Properties of Map: Morphisms, isomorphism and Zariski continuous

Question

I am self studying Commutative algebra out of Kemper's text. I came across an exercise in his text that is meant to better solidify the idea of mappings between affine varieties. As I am very new to the subject, I was hoping for some help in navigating through the question. It goes as follows:

Let $$X = \{ ( x_1 , x_2) \in \mathbb{C}^2 \: | \: x_1x_2 = 1 \}$$

Which of the following maps $\varphi_i : X \rightarrow X$ are morphisms, isomorphisms, or Zariski continuous?

(a) $\varphi_1(x_1,x_2) = (x_1^{-1} , x_2^{-1})$

(b) $\varphi_2(x_1,x_2) = (x_1^{2} , x_2^{2})$

(c) $\varphi_2(x_1,x_2) = (\bar{x_1} , \bar{x_2})$ (complex conjugation).

Here are some definitions to work with.

Let $K$ be a field and let $X \subseteq K^m$ and $Y \subseteq K^n$ be affine varieties. A map $f: X → Y $ is called a morphism (of varieties) if there exist polynomials $f_1,...,f_n \in K[x_1,...,x_m]$ such that $f$ is given by $f(P)=(f_1(P),...,f_n(P))$ for $P \in X$.

A morphism that has an inverse which is also a morphism is an isomorphism.

My question here is how do i approach these? Is there a technique I should think about. Any help would be appreciated.

Answer 1

I was not able to solve c), but I hope a) and b) will help you in your studies:

a)

First note, that neither $\{0\}\times\mathbb{C}$, nor $\mathbb{C}\times\{0\}$ is a subset of $X$, since the condition $x_1x_2=1$ is not fufilled. Therefore

$$\varphi_1:X\rightarrow X,\quad \varphi_1(x_1,x_2)=(x_1^{-1},x_2^{-1})$$

is well-defined. (Neither $x_1$, nor $x_2$ is equal to $0$.)
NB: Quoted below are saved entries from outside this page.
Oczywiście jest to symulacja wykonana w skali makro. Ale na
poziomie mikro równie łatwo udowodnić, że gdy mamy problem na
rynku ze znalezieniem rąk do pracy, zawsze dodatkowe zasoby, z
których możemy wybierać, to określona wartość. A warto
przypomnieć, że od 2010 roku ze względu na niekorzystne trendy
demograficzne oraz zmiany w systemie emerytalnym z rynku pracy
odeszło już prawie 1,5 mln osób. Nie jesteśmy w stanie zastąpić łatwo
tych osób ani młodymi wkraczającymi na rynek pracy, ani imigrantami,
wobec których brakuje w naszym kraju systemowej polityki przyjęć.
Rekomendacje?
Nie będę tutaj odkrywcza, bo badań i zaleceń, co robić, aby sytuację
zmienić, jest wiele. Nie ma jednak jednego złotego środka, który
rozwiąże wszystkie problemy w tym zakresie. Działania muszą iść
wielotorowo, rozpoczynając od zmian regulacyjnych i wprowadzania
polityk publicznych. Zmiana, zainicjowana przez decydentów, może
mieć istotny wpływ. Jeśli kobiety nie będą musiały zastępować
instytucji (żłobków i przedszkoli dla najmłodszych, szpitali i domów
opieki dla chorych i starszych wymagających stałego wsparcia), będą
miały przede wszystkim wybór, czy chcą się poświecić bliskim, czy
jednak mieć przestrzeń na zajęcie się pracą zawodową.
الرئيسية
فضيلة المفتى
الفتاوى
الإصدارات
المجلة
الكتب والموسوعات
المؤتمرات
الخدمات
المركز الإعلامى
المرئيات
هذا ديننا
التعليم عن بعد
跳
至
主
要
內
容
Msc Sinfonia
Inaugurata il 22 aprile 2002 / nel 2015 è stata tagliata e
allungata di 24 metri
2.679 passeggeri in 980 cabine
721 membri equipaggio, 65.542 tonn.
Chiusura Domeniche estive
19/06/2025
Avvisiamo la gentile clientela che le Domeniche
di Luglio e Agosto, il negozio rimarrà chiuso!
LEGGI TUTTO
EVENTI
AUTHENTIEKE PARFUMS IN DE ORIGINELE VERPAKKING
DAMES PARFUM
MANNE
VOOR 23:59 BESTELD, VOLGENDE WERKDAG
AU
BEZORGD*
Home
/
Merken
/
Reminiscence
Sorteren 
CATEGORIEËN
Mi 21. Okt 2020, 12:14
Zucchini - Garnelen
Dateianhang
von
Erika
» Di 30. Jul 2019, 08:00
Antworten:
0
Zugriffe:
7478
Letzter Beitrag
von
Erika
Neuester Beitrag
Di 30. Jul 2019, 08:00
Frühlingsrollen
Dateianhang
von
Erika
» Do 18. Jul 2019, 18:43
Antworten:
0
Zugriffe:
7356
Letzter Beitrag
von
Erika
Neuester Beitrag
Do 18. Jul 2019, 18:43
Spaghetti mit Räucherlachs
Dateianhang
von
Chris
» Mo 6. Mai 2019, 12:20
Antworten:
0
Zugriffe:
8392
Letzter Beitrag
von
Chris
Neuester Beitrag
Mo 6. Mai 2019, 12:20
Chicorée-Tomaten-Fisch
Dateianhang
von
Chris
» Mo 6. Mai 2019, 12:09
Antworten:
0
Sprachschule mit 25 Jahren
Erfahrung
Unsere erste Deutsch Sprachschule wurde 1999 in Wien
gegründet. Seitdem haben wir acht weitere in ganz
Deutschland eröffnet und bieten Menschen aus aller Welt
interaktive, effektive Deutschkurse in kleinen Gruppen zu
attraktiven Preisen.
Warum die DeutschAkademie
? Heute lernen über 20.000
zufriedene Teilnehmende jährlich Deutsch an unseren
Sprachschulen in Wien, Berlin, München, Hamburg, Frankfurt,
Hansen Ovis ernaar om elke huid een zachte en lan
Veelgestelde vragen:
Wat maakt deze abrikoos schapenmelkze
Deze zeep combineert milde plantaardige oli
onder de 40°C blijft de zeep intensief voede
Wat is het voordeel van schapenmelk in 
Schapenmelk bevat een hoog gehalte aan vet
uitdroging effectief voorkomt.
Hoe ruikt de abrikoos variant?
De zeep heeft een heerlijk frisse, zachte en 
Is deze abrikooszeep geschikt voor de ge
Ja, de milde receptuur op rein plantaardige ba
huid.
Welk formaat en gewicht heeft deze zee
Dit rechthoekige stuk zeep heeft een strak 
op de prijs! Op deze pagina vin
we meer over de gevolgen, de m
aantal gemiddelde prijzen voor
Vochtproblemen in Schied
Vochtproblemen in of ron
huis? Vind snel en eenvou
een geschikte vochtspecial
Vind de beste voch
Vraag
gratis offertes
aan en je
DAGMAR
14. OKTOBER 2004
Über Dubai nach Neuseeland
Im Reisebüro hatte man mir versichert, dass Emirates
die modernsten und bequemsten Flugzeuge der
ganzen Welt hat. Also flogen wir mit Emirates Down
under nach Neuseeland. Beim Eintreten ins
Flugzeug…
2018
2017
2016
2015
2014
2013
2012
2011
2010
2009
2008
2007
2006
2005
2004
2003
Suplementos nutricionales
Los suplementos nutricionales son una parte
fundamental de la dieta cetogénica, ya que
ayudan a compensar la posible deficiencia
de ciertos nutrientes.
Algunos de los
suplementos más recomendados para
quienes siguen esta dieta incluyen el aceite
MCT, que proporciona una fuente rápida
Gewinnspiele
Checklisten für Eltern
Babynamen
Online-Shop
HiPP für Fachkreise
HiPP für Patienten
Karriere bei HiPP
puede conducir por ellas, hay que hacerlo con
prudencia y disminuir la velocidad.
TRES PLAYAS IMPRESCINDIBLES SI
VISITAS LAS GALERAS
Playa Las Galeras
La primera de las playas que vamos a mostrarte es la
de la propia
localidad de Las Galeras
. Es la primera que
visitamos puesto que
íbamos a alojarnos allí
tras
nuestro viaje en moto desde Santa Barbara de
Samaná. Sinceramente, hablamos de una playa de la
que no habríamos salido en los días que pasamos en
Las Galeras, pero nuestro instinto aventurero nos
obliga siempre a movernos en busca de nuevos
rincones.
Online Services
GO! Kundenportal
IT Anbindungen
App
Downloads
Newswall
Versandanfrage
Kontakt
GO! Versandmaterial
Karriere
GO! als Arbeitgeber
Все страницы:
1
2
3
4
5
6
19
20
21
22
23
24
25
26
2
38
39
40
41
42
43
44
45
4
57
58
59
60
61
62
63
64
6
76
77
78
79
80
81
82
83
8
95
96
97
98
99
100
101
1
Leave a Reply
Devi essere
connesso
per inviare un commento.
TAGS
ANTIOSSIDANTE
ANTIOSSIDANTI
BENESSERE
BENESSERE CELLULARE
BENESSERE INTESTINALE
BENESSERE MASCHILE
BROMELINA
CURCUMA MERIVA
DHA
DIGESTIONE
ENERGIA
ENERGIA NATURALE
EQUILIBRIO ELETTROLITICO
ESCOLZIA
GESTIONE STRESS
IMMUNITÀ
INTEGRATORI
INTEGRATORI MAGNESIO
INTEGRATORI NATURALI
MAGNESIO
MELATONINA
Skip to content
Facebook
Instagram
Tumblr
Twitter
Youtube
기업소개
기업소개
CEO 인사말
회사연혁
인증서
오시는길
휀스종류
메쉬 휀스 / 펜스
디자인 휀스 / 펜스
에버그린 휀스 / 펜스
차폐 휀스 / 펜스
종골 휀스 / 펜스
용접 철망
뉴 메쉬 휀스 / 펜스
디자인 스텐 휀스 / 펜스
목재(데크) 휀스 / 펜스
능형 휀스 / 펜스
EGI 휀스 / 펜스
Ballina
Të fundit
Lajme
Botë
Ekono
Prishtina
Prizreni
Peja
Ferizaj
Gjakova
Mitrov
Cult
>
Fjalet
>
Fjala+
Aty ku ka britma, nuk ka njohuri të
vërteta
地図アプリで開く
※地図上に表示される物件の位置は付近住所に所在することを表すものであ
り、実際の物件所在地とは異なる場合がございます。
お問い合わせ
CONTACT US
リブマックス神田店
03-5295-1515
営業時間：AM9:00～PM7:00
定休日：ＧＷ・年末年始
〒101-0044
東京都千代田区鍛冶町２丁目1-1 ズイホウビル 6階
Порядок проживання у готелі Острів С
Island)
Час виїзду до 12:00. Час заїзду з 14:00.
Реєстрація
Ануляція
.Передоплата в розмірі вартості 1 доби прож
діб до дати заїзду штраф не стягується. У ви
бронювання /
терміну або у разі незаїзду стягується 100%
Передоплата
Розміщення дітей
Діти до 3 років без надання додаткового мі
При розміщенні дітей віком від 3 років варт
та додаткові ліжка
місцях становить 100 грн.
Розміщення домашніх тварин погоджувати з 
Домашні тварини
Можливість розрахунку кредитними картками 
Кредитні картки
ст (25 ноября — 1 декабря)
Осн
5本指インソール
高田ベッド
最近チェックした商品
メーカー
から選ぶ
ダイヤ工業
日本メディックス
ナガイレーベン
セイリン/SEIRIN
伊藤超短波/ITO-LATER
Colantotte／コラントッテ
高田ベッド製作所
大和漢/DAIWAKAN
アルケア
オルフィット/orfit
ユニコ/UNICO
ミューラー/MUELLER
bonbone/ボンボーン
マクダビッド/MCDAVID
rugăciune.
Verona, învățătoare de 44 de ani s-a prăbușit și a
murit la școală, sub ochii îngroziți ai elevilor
Using the condition of $X$, we can calculate as follows:

$$\varphi_1(x_1,x_2)=(x_1^{-1},x_2^{-1})=(1 x_1^{-1},1 x_2^{-1})=(x_1x_2x_1^{-1},x_1x_2x_2^{-1})=(x_2,x_1)=(f_1(x_1,x_2),f_2(x_1,x_2))$$

with polynomials $f_1,f_2\in\mathbb{C}[x_1,x_2]$, defined by

$$f_1(x_1,x_2)=x_2,\quad f_2(x_1,x_2)=x_1.$$

Therefore $\varphi_1$ is a morphism. Since $\varphi_1\circ\varphi_1=id_X$, it is even an isomorphism.

b)

$$\varphi_2:X\rightarrow X,\quad \varphi_2(x_1,x_2)=(x_1^2,x_2^2)$$

is well-defined, since any complex number can be squared. Again, both component functions are functions of $\mathbb{C}[x_1,x_2]$. Therefore $\varphi_2$ is a morphism. This is not an isomorphism, since for all $f\in \mathbb{C}[x_1,x_2]$ and all $(x_1,x_2)\in X$, there exists a $n\ge 0$:

$$f(\varphi_2(x_1,x_2))=f(x_1^2,x_2^2)=\sum_{k=0}^n a_k x_1^{2k}+b_k x_2^{2k}$$

This holds because for any $n_1\ge n_2\ge 0$, we find

$$(x_1^2)^{n_1}(x_2^2)^{n_2}=(x_1^2)^{n_1-n_2}$$

again by using the property of $X$. Especially we cannot find $f_1$ or $f_2$, such that

$$f_1(\varphi_2(x_1,x_2))=x_1\quad\text{and}\quad f_2(\varphi_2(x_1,x_2))=x_2$$

$$$$

c)

$$\varphi_3:X\rightarrow X,\quad \varphi_2(x_1,x_2)=(\overline{x_1},\overline{x_2})$$

is well-defined, since for any complex number exists a complex conjugate.